1522 発 のんびり電車に揺られる。小学生の団体が乗り込んできて、遠足かと思ったがそうではないらしい。こんな時刻まで授業をやっているのか。1 年生も沢山..
1553 松本着 上高地からの切符は相変わらず硬券で、出札で持ち帰りたいと言うと面倒なのかどうぞご勝手にといった雰囲気だった。昨年は無効印を押してくれたんだが。
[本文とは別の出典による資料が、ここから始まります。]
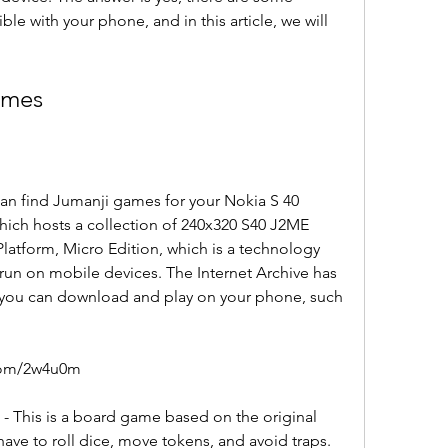
e with your phone, and in this article, we will 
.
ames
an find Jumanji games for your Nokia S 40 
hich hosts a collection of 240x320 S40 J2ME 
latform, Micro Edition, which is a technology 
 run on mobile devices. The Internet Archive has 
t you can download and play on your phone, such 
com/2w4u0m
 This is a board game based on the original 
ve to roll dice, move tokens, and avoid traps. 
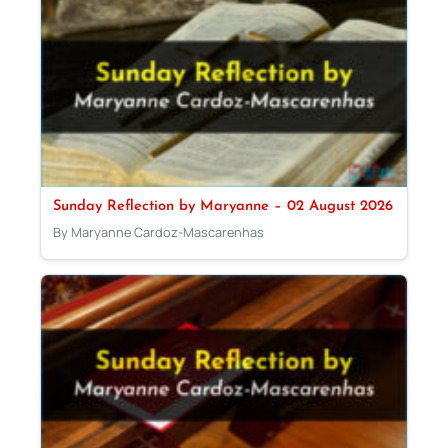
Sunday Reflection by Maryanne – 02 August 2026
By Maryanne Cardoz-Mascarenhas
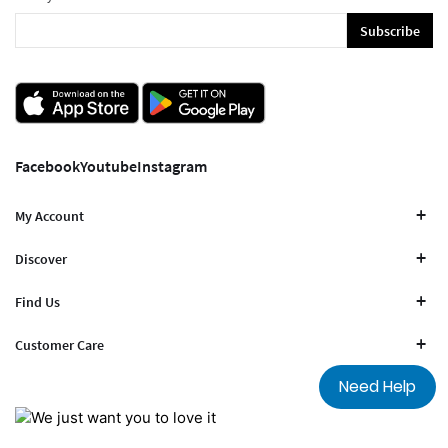
Subscribe
Facebook
Youtube
Instagram
My Account
Discover
Find Us
Customer Care
Need Help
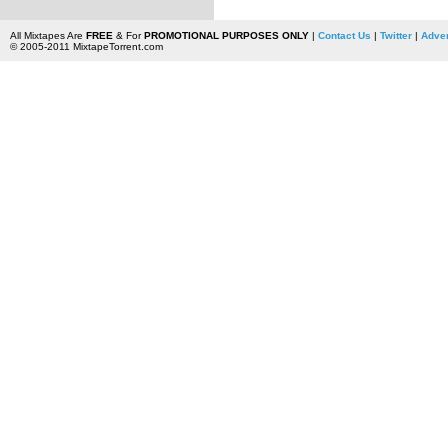
All Mixtapes Are
FREE
& For
PROMOTIONAL PURPOSES ONLY
|
Contact Us
|
Twitter
|
Adver
© 2005-2011 MixtapeTorrent.com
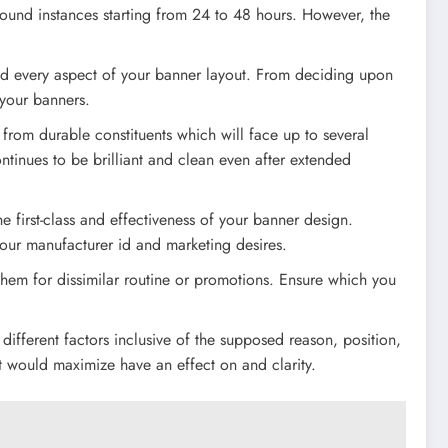
round instances starting from 24 to 48 hours. However, the
nd every aspect of your banner layout. From deciding upon
 your banners.
 from durable constituents which will face up to several
ntinues to be brilliant and clean even after extended
he first-class and effectiveness of your banner design.
 your manufacturer id and marketing desires.
hem for dissimilar routine or promotions. Ensure which you
ifferent factors inclusive of the supposed reason, position,
hat would maximize have an effect on and clarity.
昨年と同じ時刻なのですぐ列車が来るはずだったが、しなの 24 号は運行しておらず、次の 26 号の切符を買う。9900 円。時間潰しにステーションデパートをウロつき、長野オリンピック関連の記念品売り場を覗く。
1636 松本発 しなの 26 号は乗ったことのない新しいタイプの列車だった。内装が豪華でまるでグリーン車のよう。
木曽福島を過ぎる辺りから雨が降り出した。
1839 名古屋着 さっさと新幹線ホームへ。多少時間があるので立ち食いきしめんを試してみた。む、出汁が黒い。できあがった上にカツヲブシを乗せるのはカツヲで出汁をとっていないからか?
間もなく到着したひかり(1852)はかなりの混雑ぶりで、昨年 4 席対向を占領した快適さとは大違いなので 2 本パスしてこだまを待つことにした。
1906 名古屋発 14 分待った甲斐があった。こだまはガラ空き。早速 4 席を対向とし、靴を脱いでくつろぐ。
米原に停車中、2FU さんから電話がかかってきた。山の話でしばらく盛り上がる。
明日から山スキーだそうな。お気をつけて。